SERUM ANTI-HETEROGENEOUS NUCLEAR RIBONUCLEOPROTEIN ANTIBODY CHARACTERIZES SYSTEMIC SCLEROSIS WITH ANTI CENTROMERE ANTIBODY AND SEVERE RAYNAUD?S PHENOMENON WITH DIGITAL ULCERS

NATASA ISAILOVIC; ELENA GENERALI; GIACOMO MARIA GUIDELLI; CARLO SELMI; CAROLINA GORLINO; MARTA CAPRIOLI; MINORU SATOH; ANGELA CERIBELLI; MARIA DE SANTIS; PIERCARLO SARZI-PUTTINI

Madrid

Congreso; Annual European Congress of Rheumatology, EULAR 2019; 2019

European League Against Rheumatism (EULAR)

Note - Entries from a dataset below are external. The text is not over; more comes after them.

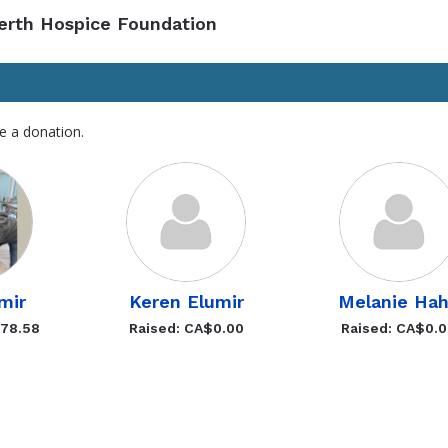
Perth Hospice Foundation
e a donation.
mir
Keren Elumir
Melanie Ha
578.58
Raised: CA$0.00
Raised: CA$0.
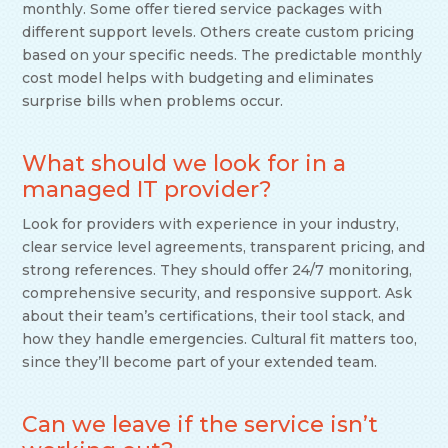
monthly. Some offer tiered service packages with
different support levels. Others create custom pricing
based on your specific needs. The predictable monthly
cost model helps with budgeting and eliminates
surprise bills when problems occur.
What should we look for in a
managed IT provider?
Look for providers with experience in your industry,
clear service level agreements, transparent pricing, and
strong references. They should offer 24/7 monitoring,
comprehensive security, and responsive support. Ask
about their team’s certifications, their tool stack, and
how they handle emergencies. Cultural fit matters too,
since they’ll become part of your extended team.
Can we leave if the service isn’t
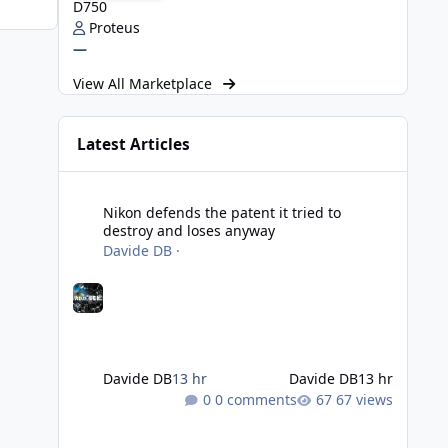
D750
Proteus
—
View All Marketplace
Latest Articles
Nikon defends the patent it tried to destroy and loses an
Nikon defends the patent it tried to
destroy and loses anyway
Davide DB
·
Davide DB
13 hr
Davide DB
13 hr
0 comments
67 views
Strobe Triggers for OM System/Nauticam: o-Turtle and a Fi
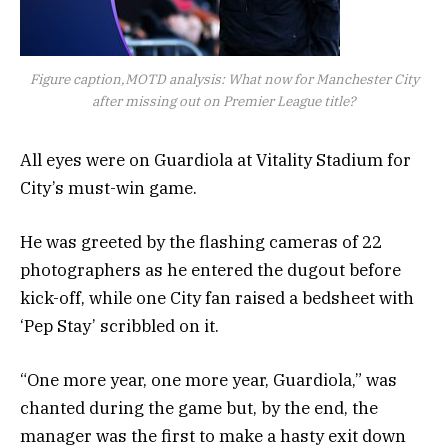
Figure caption,MOTD analysis: What now for Manchester City
after missing out on Premier League title?
All eyes were on Guardiola at Vitality Stadium for
City’s must-win game.
He was greeted by the flashing cameras of 22
photographers as he entered the dugout before
kick-off, while one City fan raised a bedsheet with
‘Pep Stay’ scribbled on it.
“One more year, one more year, Guardiola,” was
chanted during the game but, by the end, the
manager was the first to make a hasty exit down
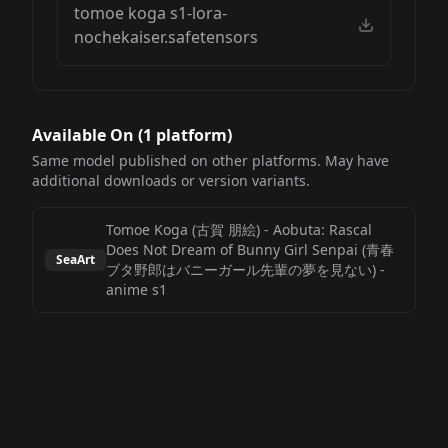
tomoe koga s1-lora-
nochekaiser.safetensors
Available On (
1
platform
)
Same model published on other platforms. May have
additional downloads or version variants.
Tomoe Koga (古賀 朋絵) - Aobuta: Rascal
Does Not Dream of Bunny Girl Senpai (青春
SeaArt
ブタ野郎はバニーガール先輩の夢を見ない)
-
anime s1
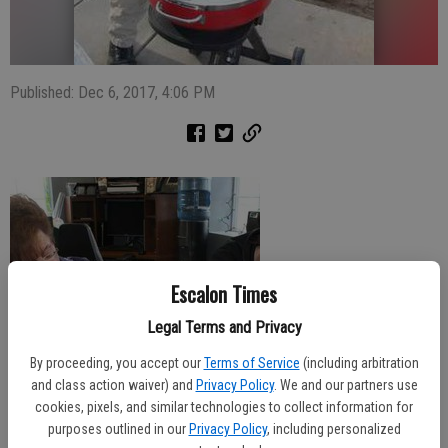
Published: Dec 6, 2017, 4:06 PM
Escalon Times
Legal Terms and Privacy
By proceeding, you accept our
Terms of Service
(including arbitration
and class action waiver) and
Privacy Policy
. We and our partners use
cookies, pixels, and similar technologies to collect information for
purposes outlined in our
Privacy Policy
, including personalized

Systemic Sclerosis (SSc) is characterized by the presence of serum autoantibodies (autoAbs) which may be crucial in the diagnosis, prediction of organ involvement, follow-up, and treatment choices. However, SSc sera can be negative for autoAbs identified using commercially available tests, and several new and rare autoAbs have been identified in the last decade with immunoprecipitation (IP) techniques. We recently reported a new IP pattern corresponding to anti-heterogeneous nuclar ribonucleoprotein (hnRNP) antibodies in a cohort of SSc patients. Objectives: To analyze the IP pattern of anti-hnRNP antibodies in SSc sera and determine their clinical and laboratory correlations. We investigated sera from 63 consecutive patients with SSc attending our Unit between 2014 and 2018, using protein-IP of 35S-methionine-labeled K562 cell extract followed by SDS-PAGE and autoradiography, and IP-Western Blot for hnRNP-L and C1+C2 following established protocols. We identified a new protein-IP pattern characterized by a set of several proteins of 140/40-25kD in 8/63 (13%) SSc sera This IP pattern corresponds to the hnRNP complex which is composed of several proteins and RNAs involved in RNA processing and splicing. These proteins have molecular weights ranging between 32 and 45kD as the set of proteins we identified in our experiments. To define the 140/40-25kD pattern identified in 8 SSc cases, we performed IP-WB using two anti-hnRNP antibodies selected by the molecular weight of the target antigen. We tested anti-hnRNP C1+C2 and anti-hnRNP L monoclonal antibodies in these 8 samples after preparation by crosslinking of IgG to PAS beads and protein-IP protocol, followed by WB. Results show that 5/8 SSc anti-140/40-25kD samples are positive for hnRNP L, while no reactivity was observed with hnRNP C1+C2 monoclonal antibody. We further observed that anti- hnRNP antibodies are significantly associated with serum ACApositivity (p=0.008), severe Raynaud?s phenomenon with digital ulcers requiring IV prostacyclin (75%, 6/8 vs 7/54 ACA+, 13%; p=0.0006), and esophageal involvement in 4 cases. Conclusion: We identified anti-hnRNP antibodies as new target antigen of a subset of SSc patients with ACA positivity and severe peripheral vascular involvement. Additional analysis is necessary to study the several components of anti-hnRNP antibodies, and longitudinal data will provide evidence on the predictive value of this biomarker.